We can, therefore, see the monster's nature as essentially human but twisted by his misery. Additionally, we can see the monster's humanity eroded by his function as the dark double enacting Victor's own rejection of human sympathies and the obligations they entail. These two readings might, finally, come together to explain one of the more puzzling aspects of the novel's conclusion. This is the moment when Walton finds him hanging over Victor's coffin, full of 'grief and horror' at what he has done.

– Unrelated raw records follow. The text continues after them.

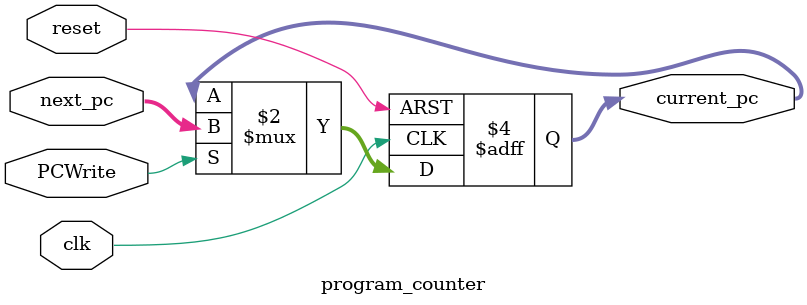
<source format=v>
`timescale 1ns / 1ps


module program_counter(
    input clk, reset,
    input PCWrite,
    input [9:0] next_pc, //10 bit address space
    
    output reg [9:0] current_pc
);
    always@(posedge clk or posedge reset) begin
        if (reset)
            current_pc <= 10'b0;
        else if (PCWrite)
            current_pc <= next_pc;
    end
endmodule

</source>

Walton's response – and we might pause to consider how unreliable his perspective has been throughout – is to dismiss the creature's remorse, his coming 'to whine over the desolation' that he has made. He called the monster a hypocrite. There may, however, be more to it than this, particularly since this looks back quite explicitly to the portrait of Caroline Beaufort, epitome of benevolence, sympathy and pity, painted in an 'agony of despair' over the coffin of her father. It may well be that with Victor's death, the creature's function as dark double is over, giving another reading to his comment that 'He is dead who called me into being'. And it may well be that while driven to monstrous behaviour by the treatment he receives from all, the creature until the very end retains some remnants of sympathy and affection, those qualities which Mary Shelley suggests are the very essence of what makes us human.